’This book is a welcome addition to the therapeutic communication resources available and is a great way of introducing the new ”Listening, Learning, Caring & Counselling” model.’
Title: Listening, Learning, Caring & Counselling
“The essential manual for psychologists, psychiatrists, counsellors & other healthcare professionals on caring for their clients”
Author: Dr Cate Howell
Publisher: EXISLE publishing
Reviewer: Michael J McGivern, nursing tutor, Northland, New Zealand
What was it like?
Listening, Learning, Caring & Counselling (LLCC) written by Dr Cate Howell is a well presented text, much focused on the concept stated in the title. The author herself has highlighted that this book is not about fundamental counselling skills but more focused on practical applications. The text is divided up into three sections; Foundations of the LLCC approach, managing life issues and problem areas, and further LLCC key foundations. The largest section presented is that relating to ”managing life issues and problem areas” and will appeal to readers who are seeking guidance in relation to providing practical interventions to patients/clients. Some topics that are addressed during this section are as follows; managing stress and anxiety, overcoming depression, taming anger and building self-belief. For those readers with little or no knowledge of counselling, the book provides two clear and concise chapters, namely ”the fundamentals of counselling” and ”the initial phase of counselling”, which outlines valuable guidance and advice in an easy to read format. For those professionals who are looking for a resource that will help prepare them to effectively communicate with those experiencing emotionally related problems, this new text will prove to be of great benefit.
What were the highlights?
This resource has a fresh modern overall feel to it and is concisely presented in just over 300 pages. It is well set out into the various sections and contains a good amount of appropriate charts and illustrations that breaks the text up into easy to read sections. The author has made good use of appropriate case studies that expand into genograms and management plans as well as a final overall reflection. Each chapter is presented in a clear and well laid out format and the book itself is of a size that will easily fit into an average size holdall for ease of transportation.

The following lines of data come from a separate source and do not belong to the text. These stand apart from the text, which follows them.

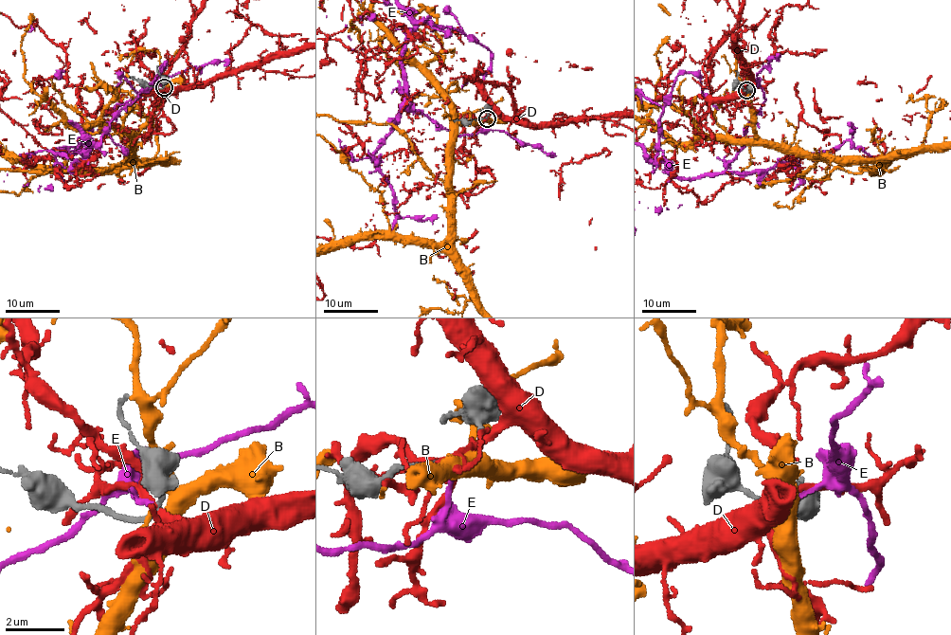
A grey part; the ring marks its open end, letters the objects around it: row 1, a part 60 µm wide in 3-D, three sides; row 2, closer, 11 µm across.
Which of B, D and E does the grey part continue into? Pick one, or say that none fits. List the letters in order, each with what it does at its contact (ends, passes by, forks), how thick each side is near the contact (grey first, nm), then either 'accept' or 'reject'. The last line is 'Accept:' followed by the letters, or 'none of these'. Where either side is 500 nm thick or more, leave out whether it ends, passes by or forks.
B: it ends there; 180 nm thick on the grey side, 220 nm on the other; reject
D: it forks there; 170 nm thick on the grey side, 260 nm on the other; reject
E: it ends there; 170 nm thick on the grey side, 170 nm on the other; reject
Accept: none of these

A nice feature contained within the text are highlighted boxes, which contain ”LLCC tips” such as ”overcoming guilt and shame” that are a useful learning component of this book.
Strengths & weaknesses:
For those professionals who are currently seeking a resource that will assist them ”in entering the world of therapeutic communication skills” this book will ideally fit the bill and will provide the reader with a basic level of understanding that will encourage them to take their learning to a higher level once they have fully acquainted themselves with the fundamentals of counselling. It is difficult to make any adverse comments relating to Dr Howell’s new resource, as it is a good book to engage with and to easily understand. The reader will find it useful to see examples of the various assessment scales in the appendix, such as the ”Depression Anxiety Stress Scale”, which will be valuable in their practice.
Who should read it?
Under-graduate students studying nursing, social work, counselling or other paramedical professions will find it easy to comprehend but it will also appeal to those experienced professionals who are seeking out new approaches such as the LLCC that this text is largely based around. Those people who are not involved in counselling in a professional manner will also find this book useful, particularly those who volunteer their time working alongside people experiencing emotional turmoil in their lives. This book is a welcome addition to the therapeutic communication resources available and is a great way of introducing the new ”Listening, Learning, Caring & Counselling” model.